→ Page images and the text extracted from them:
════════════════

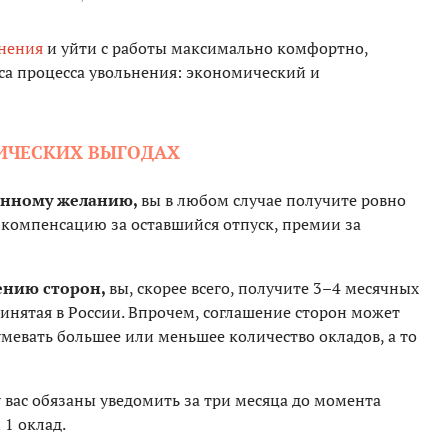
нения
и уйти с работы максимально комфортно,
са процесса увольнения: экономический и
ИЧЕСКИХ ВЫГОДАХ
венному желанию,
вы в любом случае получите ровно
 компенсацию за оставшийся отпуск, премии за
шению сторон,
вы, скорее всего, получите 3–4 месячных
ринятая в России. Впрочем, соглашение сторон может
мевать большее или меньшее количество окладов, а то
у вас обязаны уведомить за три месяца до момента
1 оклад.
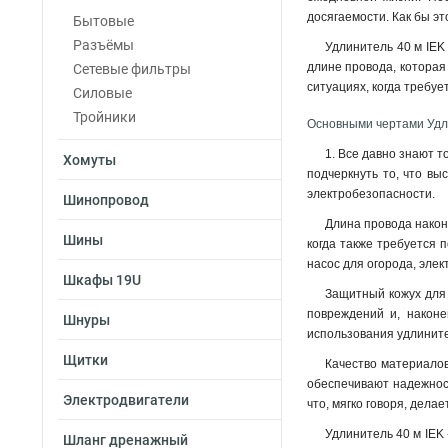
досягаемости. Как бы эт
Бытовые
Разъёмы
Удлинитель 40 м IEK
длине провода, которая 
Сетевые фильтры
ситуациях, когда требу
Силовые
Тройники
Основными чертами Удл
1. Все давно знают т
Хомуты
подчеркнуть то, что вы
электробезопасности.
Шинопровод
Длина провода наконе
Шины
когда также требуется 
насос для огорода, элек
Шкафы 19U
Защитный кожух для 
повреждений и, наконе
Шнуры
использования удлинит
Щитки
Качество материалов
обеспечивают надежност
Электродвигатели
что, мягко говоря, делае
Удлинитель 40 м IEK 
Шланг дренажный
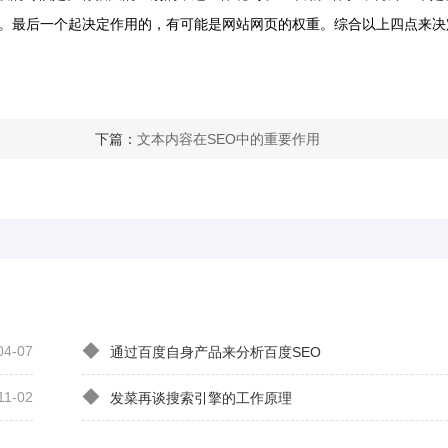
最后一个起决定作用的，有可能是网站网页的权重。综合以上四点来决定S
下篇：
文本内容在SEO中的重要作用
◆
04-07
通过百度自身产品来分析百度SEO
◆
11-02
发菜再谈搜索引擎的工作原理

════════════════

→ Assigned task:
Write out the text of the rows above again, switching "Хомуты" to "Стяжки" and keeping everything else the same. Leave the pictures out of your answer.

→ Expected answer:
нения
и уйти с работы максимально комфортно,
са процесса увольнения: экономический и
ИЧЕСКИХ ВЫГОДАХ
венному желанию,
вы в любом случае получите ровно
 компенсацию за оставшийся отпуск, премии за
шению сторон,
вы, скорее всего, получите 3–4 месячных
ринятая в России. Впрочем, соглашение сторон может
мевать большее или меньшее количество окладов, а то
у вас обязаны уведомить за три месяца до момента
1 оклад.
досягаемости. Как бы эт
Бытовые
Разъёмы
Удлинитель 40 м IEK
длине провода, которая 
Сетевые фильтры
ситуациях, когда требу
Силовые
Тройники
Основными чертами Удл
1. Все давно знают т
Стяжки
подчеркнуть то, что вы
электробезопасности.
Шинопровод
Длина провода наконе
Шины
когда также требуется 
насос для огорода, элек
Шкафы 19U
Защитный кожух для 
повреждений и, наконе
Шнуры
использования удлинит
Щитки
Качество материалов
обеспечивают надежност
Электродвигатели
что, мягко говоря, делае
Удлинитель 40 м IEK 
Шланг дренажный
最后一个起决定作用的，有可能是网站网页的权重。综合以上四点来决定S
下篇：
文本内容在SEO中的重要作用
◆
04-07
通过百度自身产品来分析百度SEO
◆
11-02
发菜再谈搜索引擎的工作原理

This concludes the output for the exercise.